S. pneumoniae capsule locus. Rx1 harbors a type 3 capsule locus acquired by A66 DNA through a double crossover between IS630-SpnI and aliA. At the 3′ end, recombination produced the insertion of an ISL3 transposase and a 950-bp deletion of the aliA 5′ end, as in the A66 capsule locus. IS1548 identifies (i) a 5′ fragment, common to all serotypes (14), that contains wzg and wzh pseudogenes and wzd and wze genes and is not involved in type 3 capsular synthesis (15) and (ii) a 3′ fragment containing ugd/cap3D/cap3A UDP-glucose dehydrogenase gene, wchE/cps3S/cap3B synthase gene, galU/cps3U/cap3C, and pgm/cps3M/cap3D genes involved in UDP-glucose biosynthesis (15–17).
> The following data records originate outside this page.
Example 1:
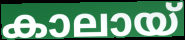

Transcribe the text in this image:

കാലായ്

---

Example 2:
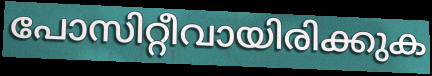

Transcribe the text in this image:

പോസിറ്റീവായിരിക്കുക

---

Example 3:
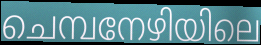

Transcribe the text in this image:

ചെമ്പനേഴിയിലെ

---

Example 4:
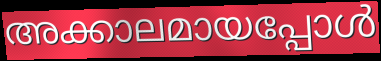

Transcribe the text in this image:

അക്കാലമായപ്പോൾ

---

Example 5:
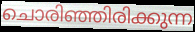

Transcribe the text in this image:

ചൊരിഞ്ഞിരിക്കുന്ന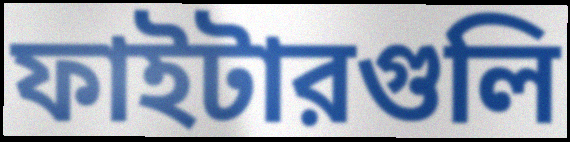
ফাইটারগুলিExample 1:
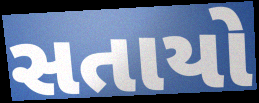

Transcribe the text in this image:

સતાયો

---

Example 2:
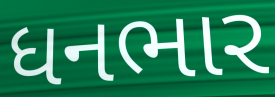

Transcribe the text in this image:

ધનભાર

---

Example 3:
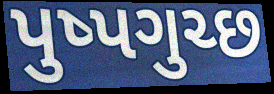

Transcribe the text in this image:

પુષ્પગુચ્છ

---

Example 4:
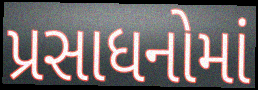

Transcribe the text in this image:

પ્રસાધનોમાં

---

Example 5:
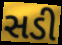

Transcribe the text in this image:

સડી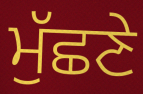
ਮੁੱਛਣੇ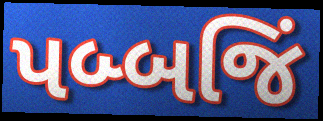
પબ્બજિંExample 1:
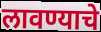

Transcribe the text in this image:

लावण्याचे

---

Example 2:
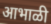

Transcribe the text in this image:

आभाळी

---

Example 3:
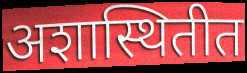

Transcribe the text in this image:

अशास्थितीत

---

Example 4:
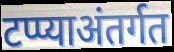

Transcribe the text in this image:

टप्प्याअंतर्गत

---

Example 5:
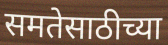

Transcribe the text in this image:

समतेसाठीच्या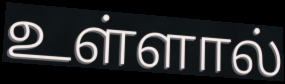
உள்ளால்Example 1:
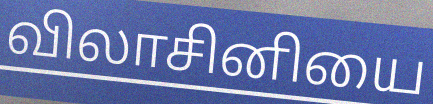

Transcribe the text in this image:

விலாசினியை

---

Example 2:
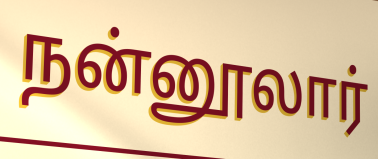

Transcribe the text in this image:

நன்னூலார்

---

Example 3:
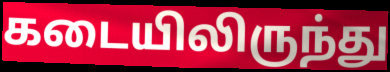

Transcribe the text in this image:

கடையிலிருந்து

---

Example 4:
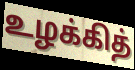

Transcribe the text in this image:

உழக்கித்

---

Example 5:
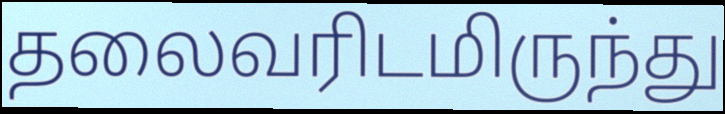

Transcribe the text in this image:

தலைவரிடமிருந்துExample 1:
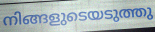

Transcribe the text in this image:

നിങ്ങളുടെയടുത്തു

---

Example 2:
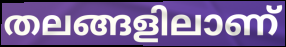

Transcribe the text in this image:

തലങ്ങളിലാണ്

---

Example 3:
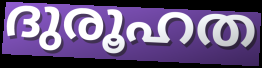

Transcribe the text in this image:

ദുരൂഹത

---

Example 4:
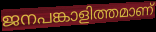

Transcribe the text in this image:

ജനപങ്കാളിത്തമാണ്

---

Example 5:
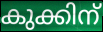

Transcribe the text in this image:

കുക്കിന്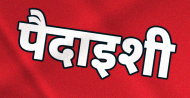
पैदाइशीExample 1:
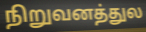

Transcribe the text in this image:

நிறுவனத்துல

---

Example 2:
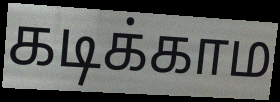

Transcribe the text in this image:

கடிக்காம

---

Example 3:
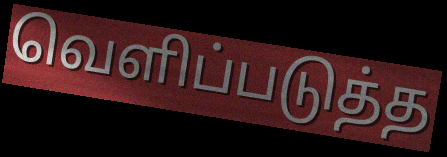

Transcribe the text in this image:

வெளிப்படுத்த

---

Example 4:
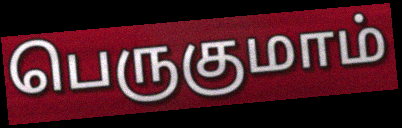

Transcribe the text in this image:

பெருகுமாம்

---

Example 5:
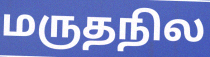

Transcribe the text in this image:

மருதநில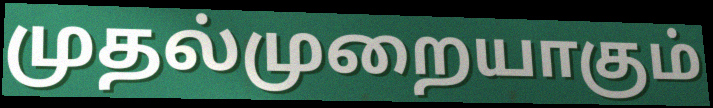
முதல்முறையாகும்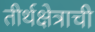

The nucleotide change g.317,495C>T in ugd/cps3A/cps3D (indicated with an asterisk) causes p.R320C in the UDP-glucose dehydrogenase UDP-binding domain. The type 2 capsule locus of R36A harbors a 7,505-bp deletion involving the 3′ end of wzg/cps2A, seven genes (namely, wzh/cps2B, wzd/cps2C, wze/cps2D, wchA/cps2E, wchF/cps2T, wchG/cps2F, and wchH/cps2G), and the 5′ end of wzy/cps2H (18). The deletion event left an inverted 25-bp fragment (indicated with an open box) belonging to the lost wzg/cps2A 3′ end.

Data availability.

The complete genome sequences of R36A and Rx1 are available under GenBank accession no. CP079922 and CP079923, respectively. The sequencing project is available under NCBI BioProject accession no. PRJNA748391. Nanopore and Illumina sequencing reads are available under Sequence Read Archive (SRA) accession no. SRR15216323 and SRR15216322, respectively, for R36A and SRA accession no. SRR15216380 and SRR15216379, respectively, for Rx1.